Już w środę Przydacz poinformował o końcu polskiej misji ewakuacyjnej z Afganistanu. Podczas czwartkowej konferencji wiceszef polskiej dyplomacji podkreślił, że misja była realizowana w skrajnie trudnych warunkach, choć terytorium lotniska w Kabulu pozostawało pod kontrolą sił sojuszniczych. Jednocześnie - jak dodał - tysiące ludzi szturmowały lotnisko, talibowie kontrolowali i kontrolują już prawie cały kraj; istniało bardzo duże zagrożenie terrorystyczne z uwagi na obecność sił radykalnych.
W dniu wczorajszym podjęliśmy decyzję - mając na uwadze fakt, że zasadnicze cele tej misji zostały wypełnione, mając na uwadze wspólna decyzję, w koordynacji z naszymi sojusznikami oraz to, jak krótki czas pozostał dla funkcjonowania tego lotniska, a także bezpieczeństwo naszych żołnierzy na miejscu, konsulów, dyplomatów - że ta misja musi zostać zakończona i została zakończona - oświadczył wiceszef MSZ.

◆ ZADANIA DO WYKONANIA
**1.** Pod czyją kontrolą pozostawało terytorium lotniska w Kabulu według tekstu o ewakuacji z Afganistanu?
**2.** Wymień wszystkie grupy osób przebywających na miejscu, na których bezpieczeństwo powołał się wiceszef MSZ w tekście o ewakuacji z Afganistanu.
**3.** Przytocz dosłownie fragment tekstu o ewakuacji z Afganistanu, zaczynając od słów „Już w środę” i kończąc na słowach „obecność sił radykalnych.”.
Rekordy nie mają związku z tekstem o ewakuacji z Afganistanu.

◆ ZAPISANE DANE
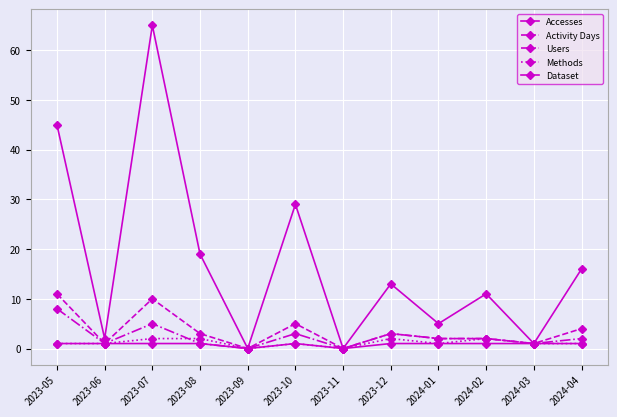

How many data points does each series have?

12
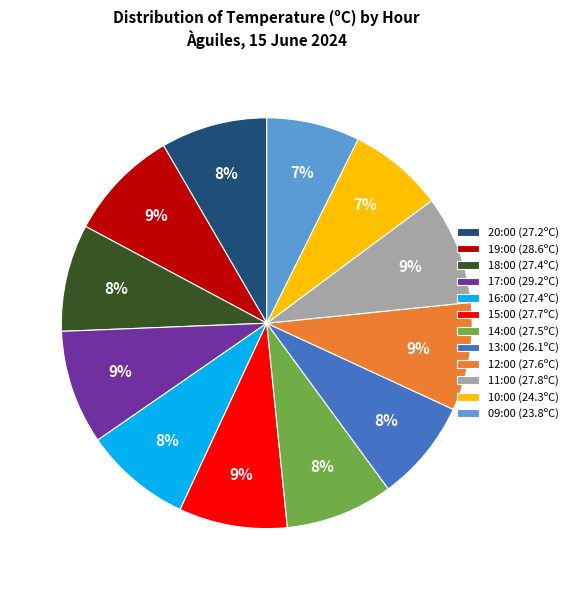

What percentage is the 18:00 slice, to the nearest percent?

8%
...
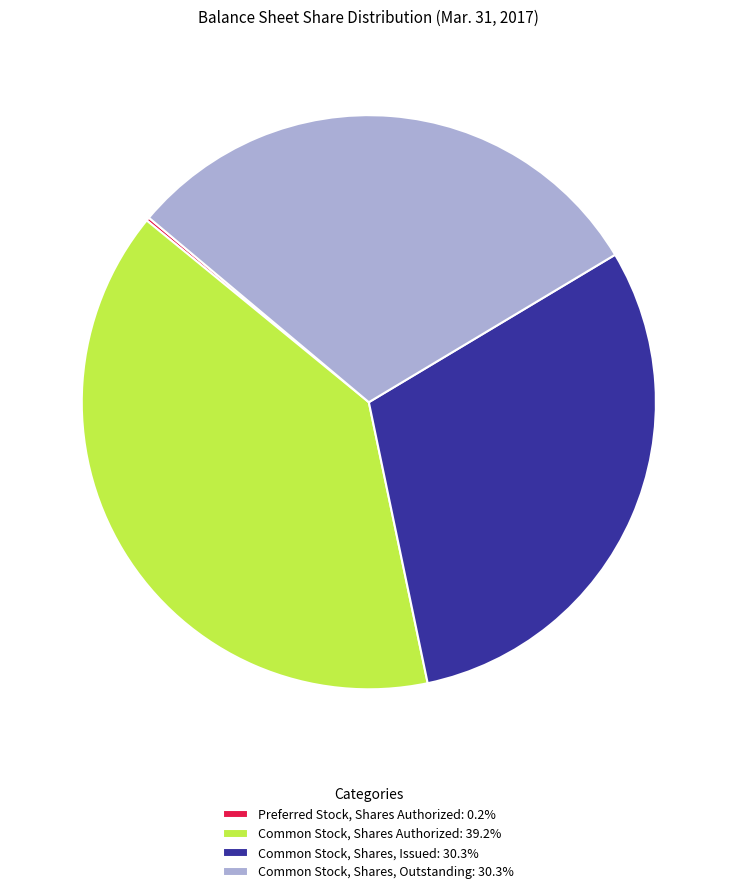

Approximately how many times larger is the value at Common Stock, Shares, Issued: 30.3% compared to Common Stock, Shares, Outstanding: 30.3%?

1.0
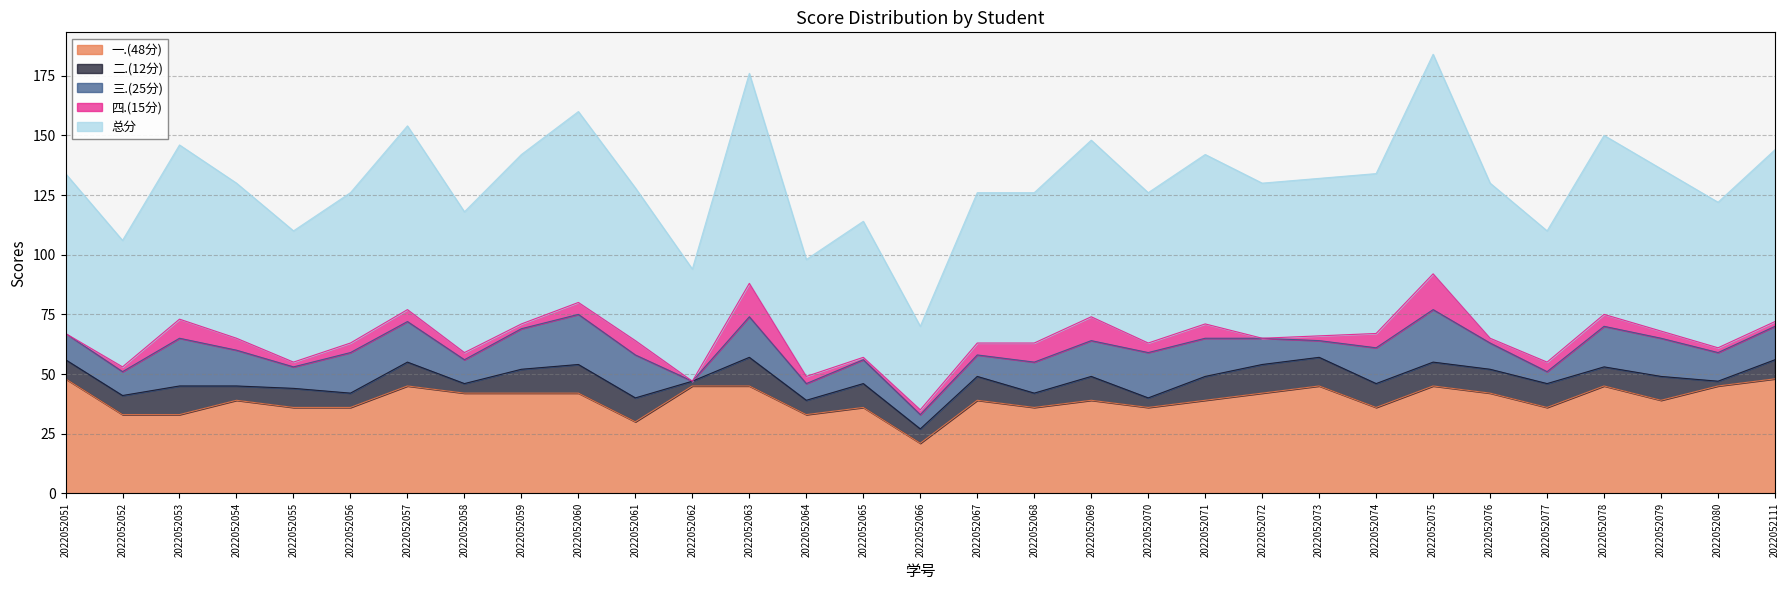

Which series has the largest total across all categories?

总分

◆ ROZWIĄZANIA ZADAŃ
**1.** Pod kontrolą sił sojuszniczych.

**2.** Żołnierze, konsulowie i dyplomaci.

**3.**
Już w środę Przydacz poinformował o końcu polskiej misji ewakuacyjnej z Afganistanu. Podczas czwartkowej konferencji wiceszef polskiej dyplomacji podkreślił, że misja była realizowana w skrajnie trudnych warunkach, choć terytorium lotniska w Kabulu pozostawało pod kontrolą sił sojuszniczych. Jednocześnie - jak dodał - tysiące ludzi szturmowały lotnisko, talibowie kontrolowali i kontrolują już prawie cały kraj; istniało bardzo duże zagrożenie terrorystyczne z uwagi na obecność sił radykalnych.